LSE and Deutsche Börse finalise merger details

Mar 17th, 2016 | By | Category: ETF and Index News

London Stock Exchange Group (LSEG) and Deutsche Börse AG (DBAG) have agreed on the terms of a recommended all-share merger of equals of LSEG and DBAG. The announcement follows talks in February over the potential merger of the two businesses.

London Stock Exchange and Deutsche Börse finalise merger details

ETF trading hubs LSE and Deutsche Boerse finalise details of merger agreement.

The merger will see a new UK holding company created called “UK TopCo”, which will acquire LSEG by way of a scheme of arrangement and will acquire DBAG by making a securities exchange offer to all shareholders of DBAG.

Under the terms of the merger, LSEG shareholders will be entitled to receive 0.4421 UK TopCo shares in exchange for each LSEG share, and DBAG shareholders will be entitled to receive one UK TopCo share in exchange for each DBAG share. Assuming 100% acceptance, LSEG shareholders and DBAG shareholders will own 45.6% and 54.4%, respectively of UK TopCo on a fully diluted basis.

UK TopCo has been incorporated in the UK and will have a unitary board with equal representation from LSEG and DBAG. LSEG will maintain a one-tier-board system, while DBAG will maintain a two-tier-board system subject to applicable co-determination rules.
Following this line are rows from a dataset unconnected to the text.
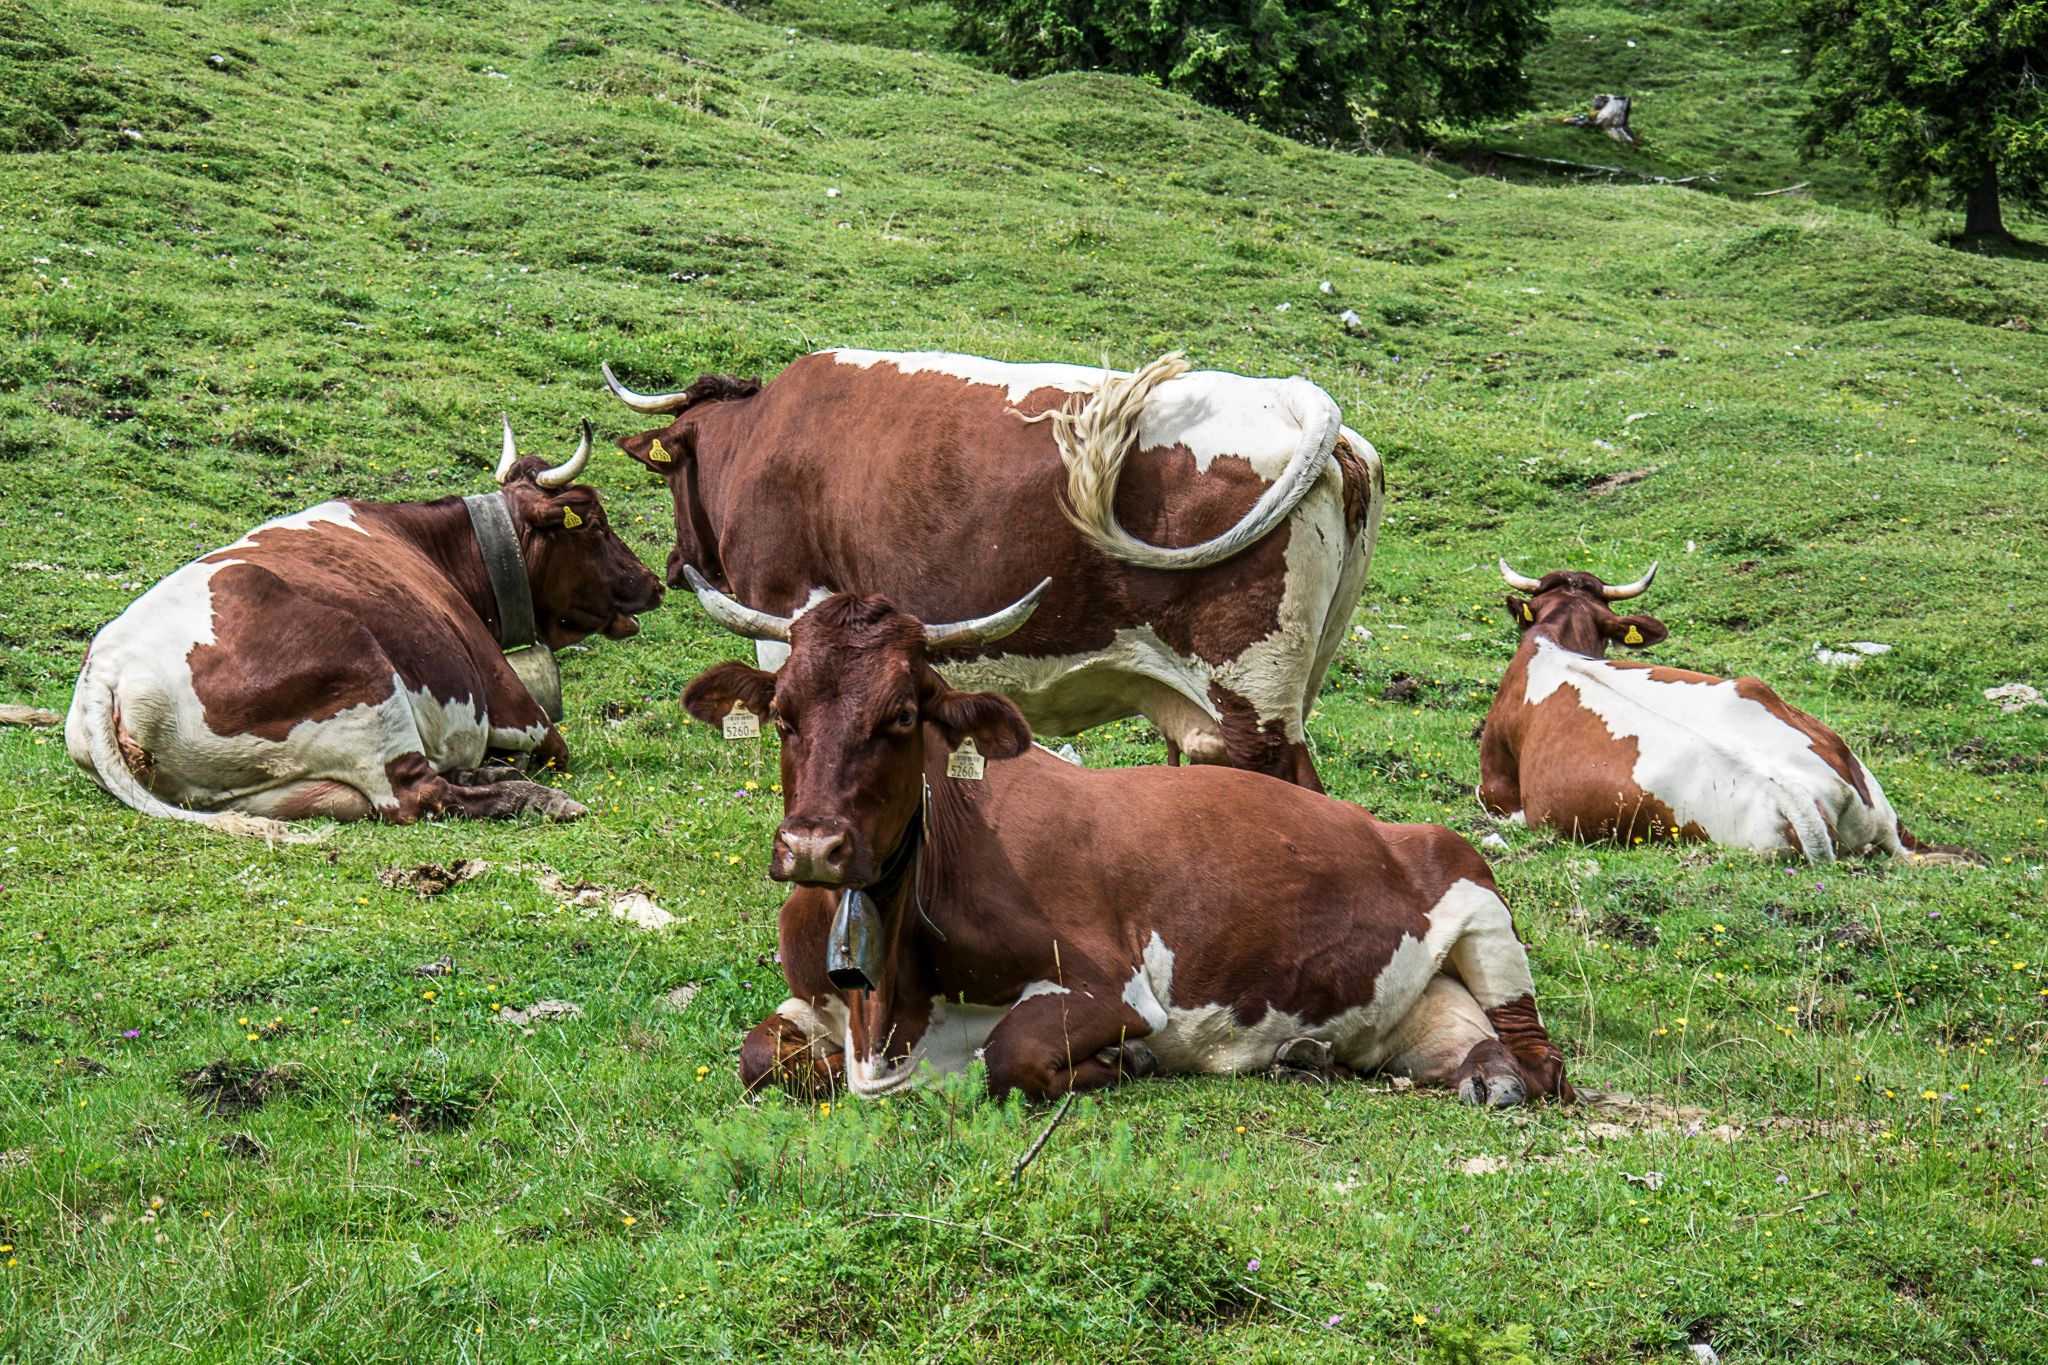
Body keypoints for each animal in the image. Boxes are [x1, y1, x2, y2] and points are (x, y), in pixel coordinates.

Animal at [66, 419, 664, 839]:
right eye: (595, 524)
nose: (654, 582)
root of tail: (107, 670)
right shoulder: (513, 702)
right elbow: (556, 747)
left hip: (269, 791)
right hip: (365, 678)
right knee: (419, 795)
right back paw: (533, 797)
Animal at [603, 348, 1385, 790]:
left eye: (668, 476)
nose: (671, 565)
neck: (762, 434)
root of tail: (1294, 399)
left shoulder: (784, 608)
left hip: (1252, 696)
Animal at [678, 570, 1573, 1107]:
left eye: (902, 714)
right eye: (783, 714)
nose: (812, 848)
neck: (887, 1013)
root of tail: (1393, 826)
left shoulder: (1115, 986)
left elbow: (1009, 1056)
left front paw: (1126, 1063)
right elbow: (758, 1057)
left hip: (1480, 898)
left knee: (1539, 1059)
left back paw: (1497, 1079)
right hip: (1404, 1008)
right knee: (1449, 1039)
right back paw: (1313, 1054)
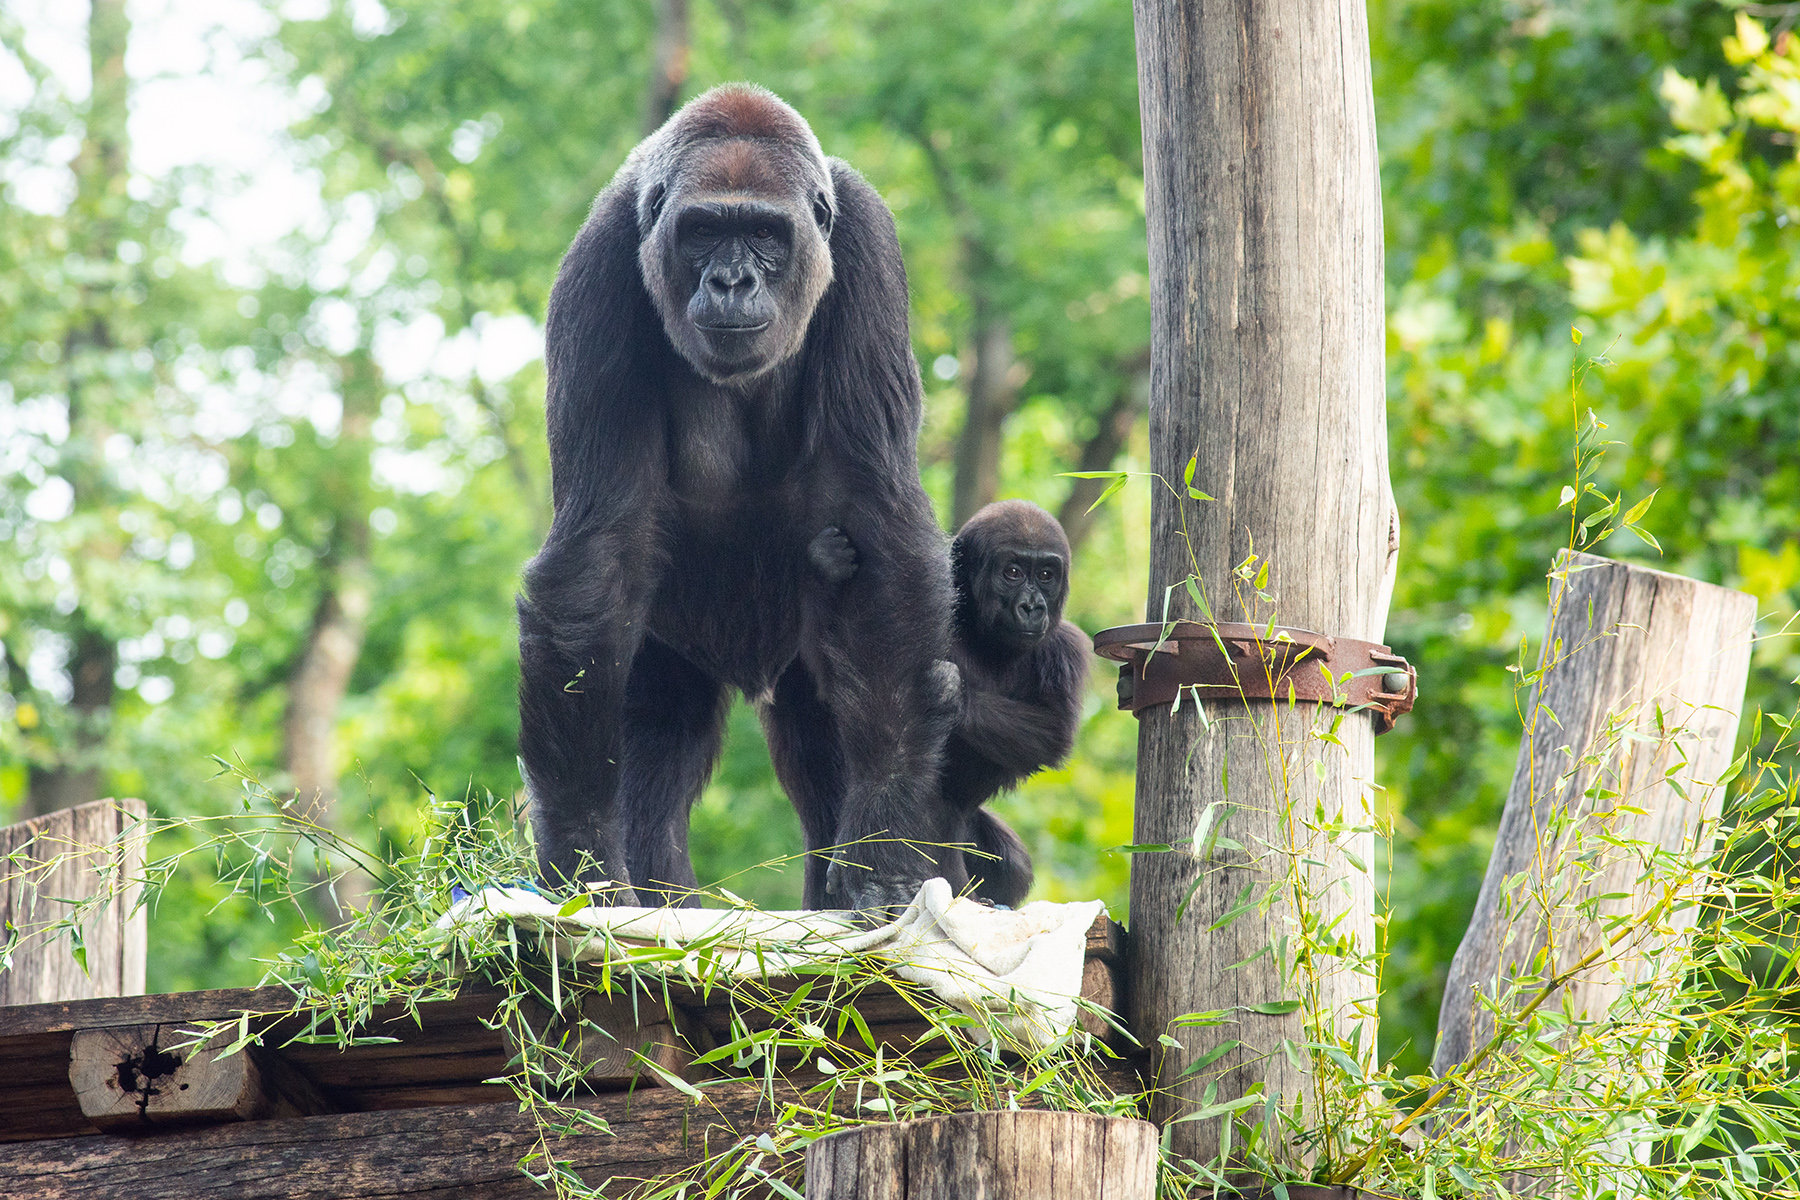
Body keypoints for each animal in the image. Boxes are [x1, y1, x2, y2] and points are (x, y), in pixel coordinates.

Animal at [518, 84, 957, 910]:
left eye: (762, 233)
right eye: (702, 232)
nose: (730, 282)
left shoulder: (867, 240)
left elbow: (876, 523)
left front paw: (881, 850)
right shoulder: (599, 264)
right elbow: (599, 553)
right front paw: (583, 862)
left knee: (820, 729)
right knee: (656, 733)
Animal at [813, 503, 1087, 906]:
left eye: (1046, 575)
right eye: (1013, 572)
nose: (1032, 606)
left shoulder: (1066, 648)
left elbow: (1054, 733)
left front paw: (954, 694)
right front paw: (826, 566)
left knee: (1012, 865)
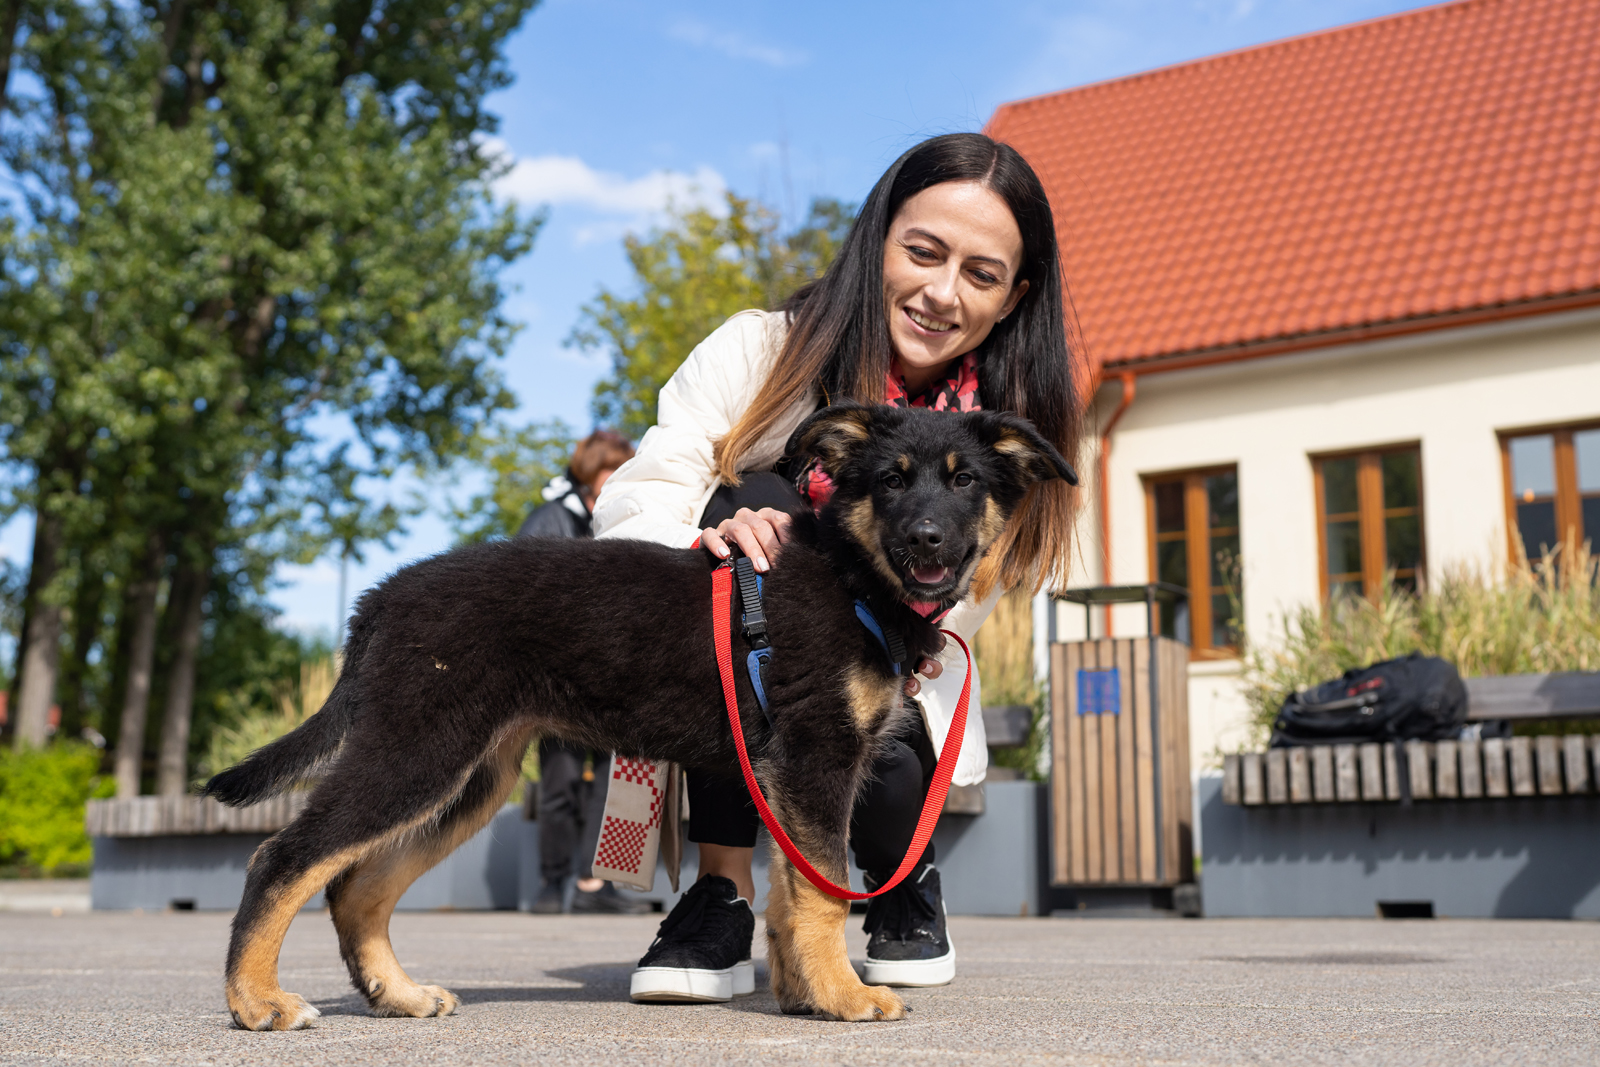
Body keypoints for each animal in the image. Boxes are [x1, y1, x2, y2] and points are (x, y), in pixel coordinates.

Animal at [200, 399, 1075, 1023]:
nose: (928, 540)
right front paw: (844, 998)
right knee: (283, 857)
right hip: (417, 748)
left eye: (964, 482)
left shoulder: (795, 771)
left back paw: (398, 993)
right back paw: (255, 1001)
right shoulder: (817, 756)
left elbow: (794, 891)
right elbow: (824, 887)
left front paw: (805, 995)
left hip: (468, 776)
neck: (852, 574)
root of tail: (380, 600)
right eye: (891, 480)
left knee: (358, 885)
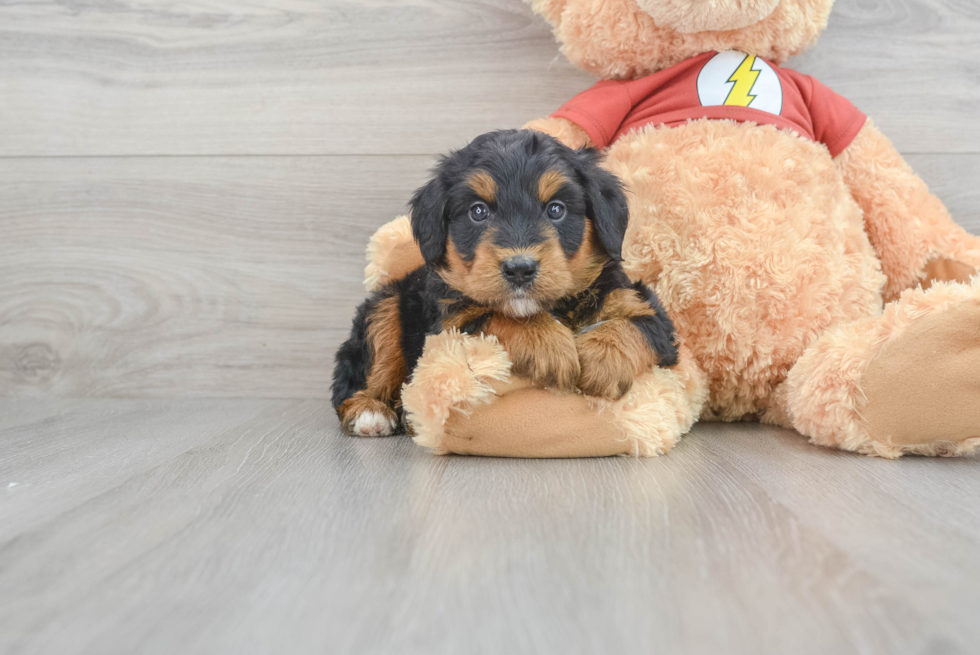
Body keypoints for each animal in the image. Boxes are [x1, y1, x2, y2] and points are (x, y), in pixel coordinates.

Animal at [334, 129, 676, 438]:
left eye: (556, 209)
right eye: (478, 211)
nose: (520, 269)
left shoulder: (645, 308)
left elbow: (635, 326)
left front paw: (602, 361)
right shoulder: (447, 324)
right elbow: (497, 316)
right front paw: (547, 344)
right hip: (385, 306)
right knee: (362, 372)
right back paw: (370, 412)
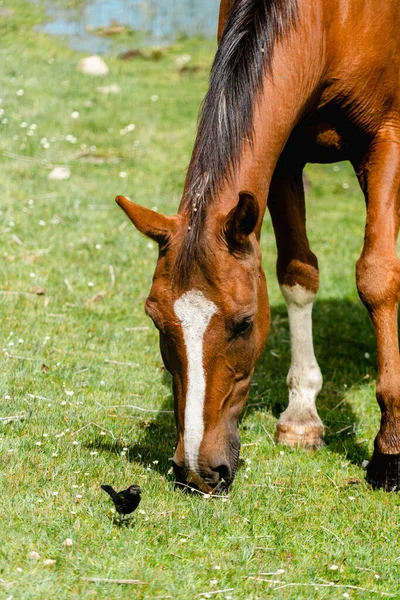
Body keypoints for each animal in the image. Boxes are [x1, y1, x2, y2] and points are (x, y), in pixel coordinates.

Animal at [117, 0, 400, 490]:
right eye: (155, 319)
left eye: (244, 323)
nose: (199, 470)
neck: (333, 21)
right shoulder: (285, 152)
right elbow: (298, 272)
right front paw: (302, 417)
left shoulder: (386, 138)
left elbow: (377, 276)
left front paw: (389, 448)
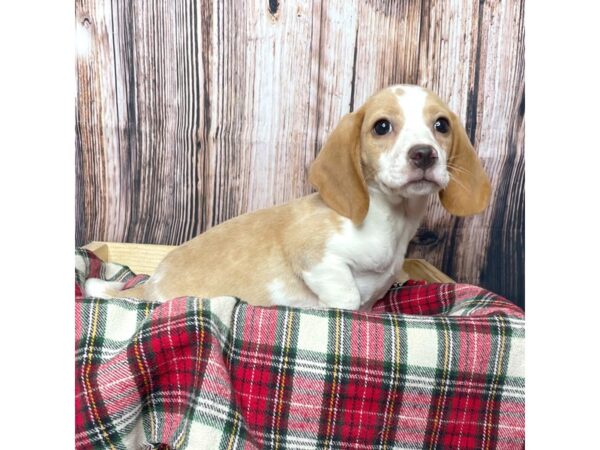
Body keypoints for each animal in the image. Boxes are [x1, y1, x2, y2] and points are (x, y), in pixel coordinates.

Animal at [84, 83, 490, 310]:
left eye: (441, 125)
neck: (392, 219)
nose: (424, 154)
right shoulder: (316, 258)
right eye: (382, 127)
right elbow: (346, 299)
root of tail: (150, 287)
Xavier Rolet, CEO of LSEG, said in a statement: “We are creating an industry-defining combination, which will be a leading global market infrastructure business, very well positioned to create new benefits and efficiencies for our customers and increase value for our shareholders. Our highly complementary businesses will accelerate growth. Our shareholders will also benefit from substantial cost and revenue synergies. The combined group will continue to be fully committed to the real economy, by supporting companies, including the 23 million SMEs across Europe that drive economic growth and job creation. We will create a European leader in global markets infrastructure.”

Carsten Kengeter, CEO of DBAG, added: “Strengthening the link between the two leading financial cities of Europe, Frankfurt and London, and building a network across Europe with Luxemburg, Paris and Milan will strengthen European capital markets. It is the logical evolution for our companies in a fundamentally changing industry. As a combined group we will create a European player that will compete on a global basis. Shareholders will have an opportunity to benefit from this industry defining and value enhancing combination through the execution of an accelerated growth strategy and the realisation of cost and revenue synergies. It brings together two of the most respected and successful market infrastructure providers in the world to lead the way in European capital markets and set the benchmark for further growth and best-in-class services.”

The finalisation of the merger is conditional on receiving competition clearance from the relevant authorities in the European Union, the United States and Russia. There will also be formal regulatory approval and notification requirements in a number of jurisdictions, including Germany, the UK, France, Luxembourg, Italy and the US.

LSEG and DBAG have also announced the establishment of a Referendum Committee, composed of three members from each company, whose purpose is to consider the ramifications of any vote for the UK to leave the European Union. The groups recognise that a decision by the UK electorate to leave the European Union may undermine the current Capital Markets Union project, which seeks to remove barriers to the free flow of capital in Europe. Until the result of the upcoming referendum is known, the merger will proceed on the basis that existing regulatory and political structures will remain in place.

According to data from the Deutsche Bank ETF Annual Review and Outlook, the LSE held 32.4% of ETF exchange trading market share in Europe last year, while Borsa Italiana had 10.8% – a combined total for the LSEG of 43.2%. Deutsche Boerse had a market share of 24.4% in 2015. If a merger were to take place it could see a combined market share in on-exchange ETF trading of 66.8% in Europe.

It is currently expected that the merger will be completed by the end of 2016 or during Q1 2017.